Automobile airbags are inflated with \[{{\text{N}}_{\text{2}}}\] gas which is formed by the decomposition of solid sodium azide \[\left( {{\text{Na}}{{\text{N}}_{\text{3}}}} \right)\] . The other product is \[{\text{Na}}\] - metal. Calculate the volume of \[{{\text{N}}_{\text{2}}}\] gas at \[{27^o}{\text{C}}\]and \[{\text{1 atm}}\] formed by the decomposing of \[{\text{130 gm}}\] of sodium azide.

Answer 1

Hint:In this problem, you will need the ideal gas equation \[V = \dfrac{{n \times R \times T}}{P}\] to calculate the volume of nitrogen gas. For this, you can calculate the number of moles of nitrogen gas by using the reaction stoichiometry.

Complete answer:
The decomposition of sodium azide gives sodium metal and nitrogen gas. Write a balanced chemical equation for the above reaction as shown below:
\[{\text{Na}}{{\text{N}}_3}{\text{ }} \to {\text{ Na + }}\dfrac{3}{2}{\text{ }}{{\text{N}}_2}\]
The mass of sodium azide is one hundred and thirty grams and the molecular weight of sodium azide is sixty five grams per mole. Divide the mass of sodium azide with its molecular weight to obtain the number of moles of sodium azide.
\[\Rightarrow\text{Number of moles of sodium azide} \dfrac{{130}}{{65}} = 2\]
Hence, one hundred and thirty grams of sodium azide corresponds to two moles.
According to the above balanced chemical equation, when you decompose one mole of sodium azide, you will get \[\dfrac{3}{2}\] moles of nitrogen gas.
Thus, when you decompose two moles of sodium azide, you will get \[\dfrac{3}{2} \times 2 = 3\] moles of nitrogen gas.

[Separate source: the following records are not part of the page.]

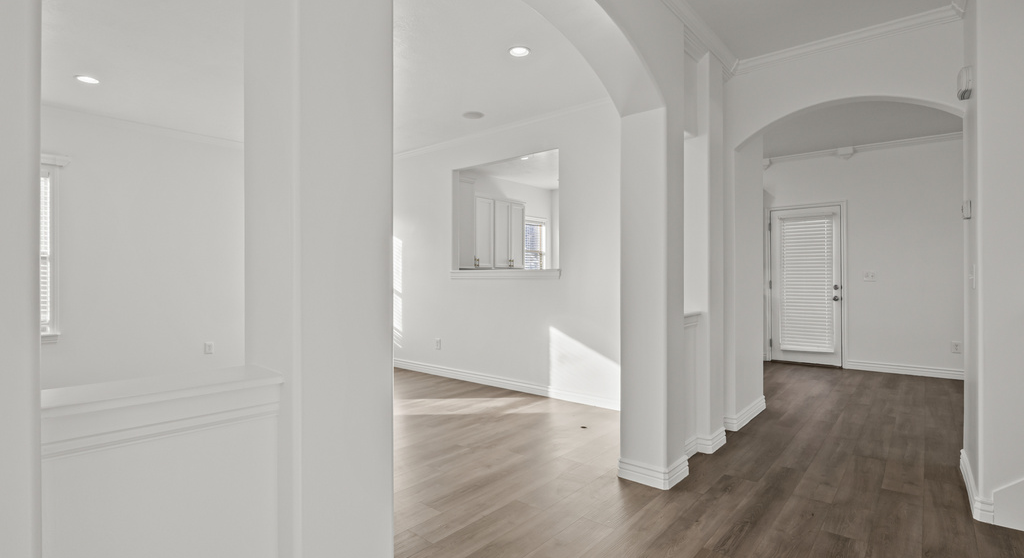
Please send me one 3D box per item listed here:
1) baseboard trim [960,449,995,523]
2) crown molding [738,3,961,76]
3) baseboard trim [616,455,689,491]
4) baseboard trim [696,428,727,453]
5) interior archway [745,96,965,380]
[{"bbox_3d":[2.440,1.068,2.493,0.076,0.118,0.786,0,0,41],"label":"baseboard trim"},{"bbox_3d":[2.107,-1.538,3.102,1.232,0.082,0.058,0,0,41],"label":"crown molding"},{"bbox_3d":[0.812,1.071,2.712,0.290,0.118,0.305,0,0,41],"label":"baseboard trim"},{"bbox_3d":[1.350,1.071,3.182,0.091,0.118,0.290,0,0,41],"label":"baseboard trim"},{"bbox_3d":[2.171,-0.010,3.173,1.240,2.277,0.130,0,0,41],"label":"interior archway"}]

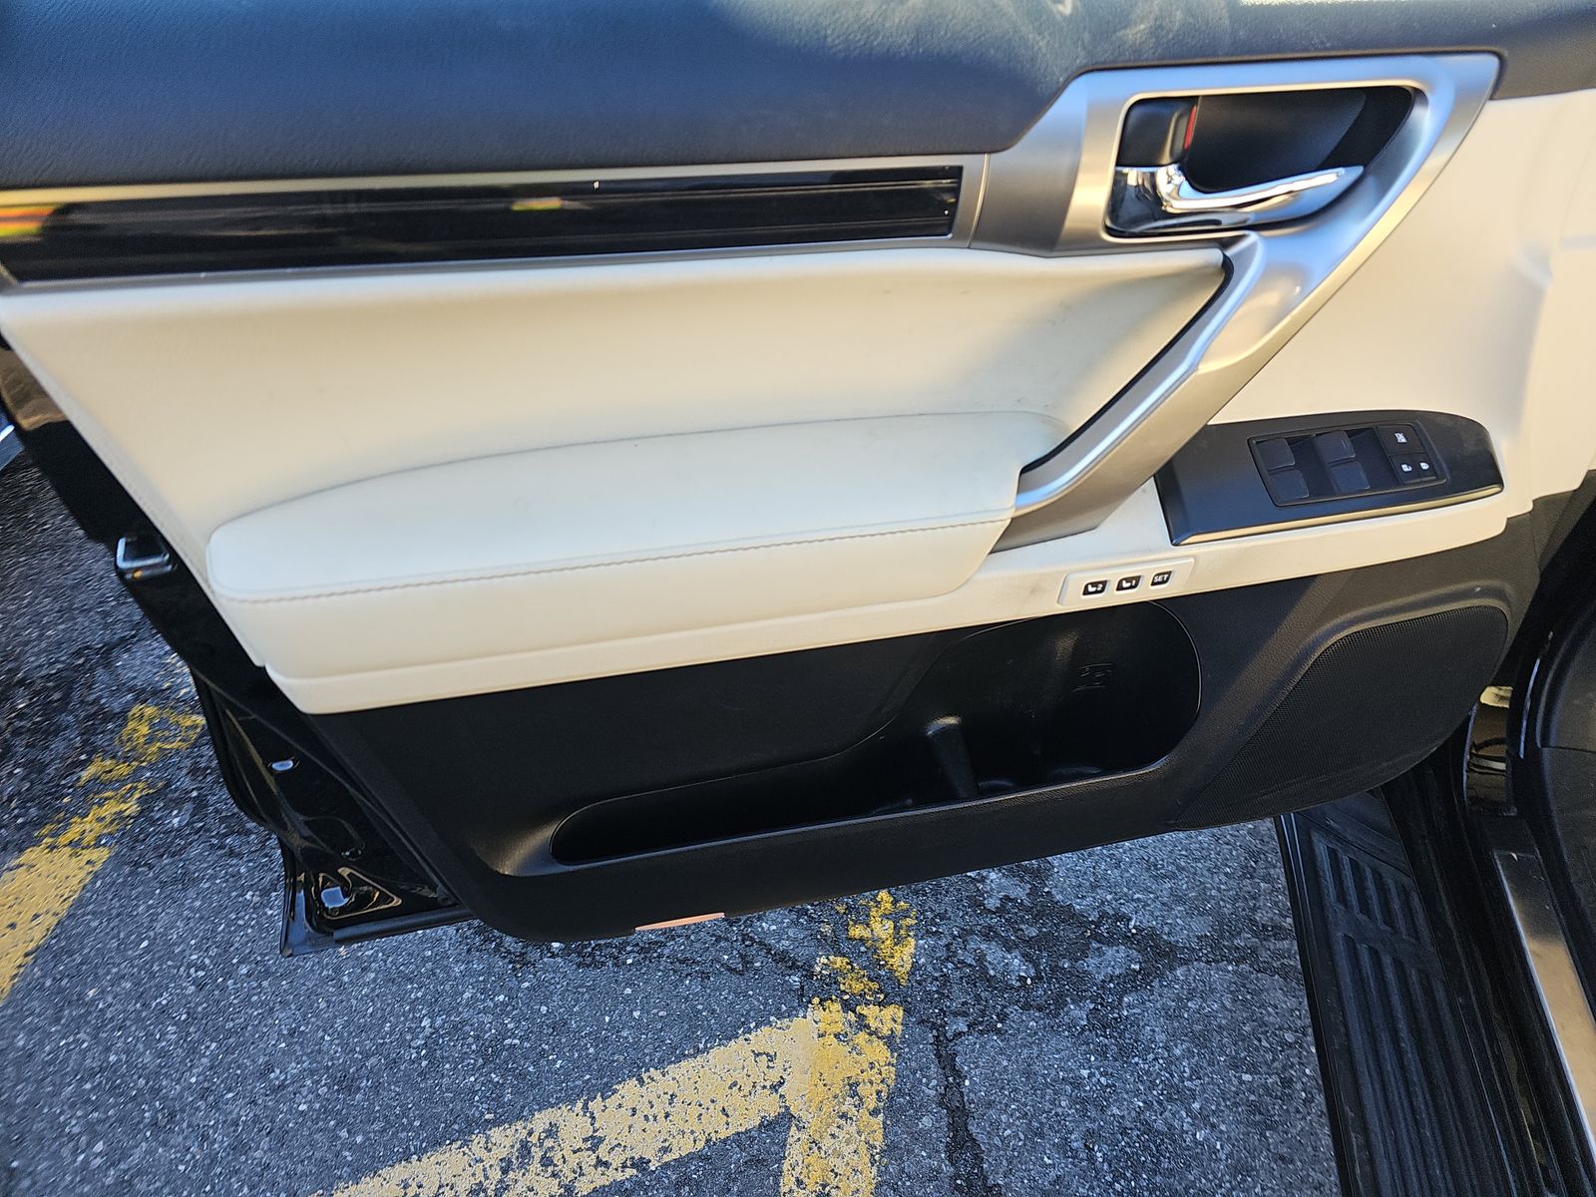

Write the ideal gas equation
\[PV = nRT\]
Here, O is the pressure, V is the volume, n is the number of moles, R is the ideal gas constant and T is absolute temperature.
Rearrange the ideal gas equation to obtain an expression in terms of V
\[V = \dfrac{{n \times R \times T}}{P}\]

Substitute 3 for n, 0.082 for R, 300 for T and 1 for P in the above expression
\[
  V = \dfrac{{n \times R \times T}}{P} \\
\Rightarrow V = \dfrac{{3{\text{ mol}} \times 0.082{\text{ L}}{\text{.atm/mol}}{\text{.K }} \times {\text{ 300 K}}}}{{1{\text{ atm}}}} \\
\Rightarrow V = 73.89{\text{ L}}
 \]
Hence, the volume of \[{{\text{N}}_{\text{2}}}\] gas at \[{27^o}{\text{C}}\]and \[{\text{1 atm}}\] formed by the decomposing of \[{\text{130 gm}}\] of sodium azide is \[73.89{\text{ L}}\] .

Note:
At STP, one mole of any gas occupies a volume of \[22.4{\text{ L}}\] . Here, STP refers to standard temperature of \[273{\text{ K}}\] and standard pressure of \[1{\text{ atm}}\] .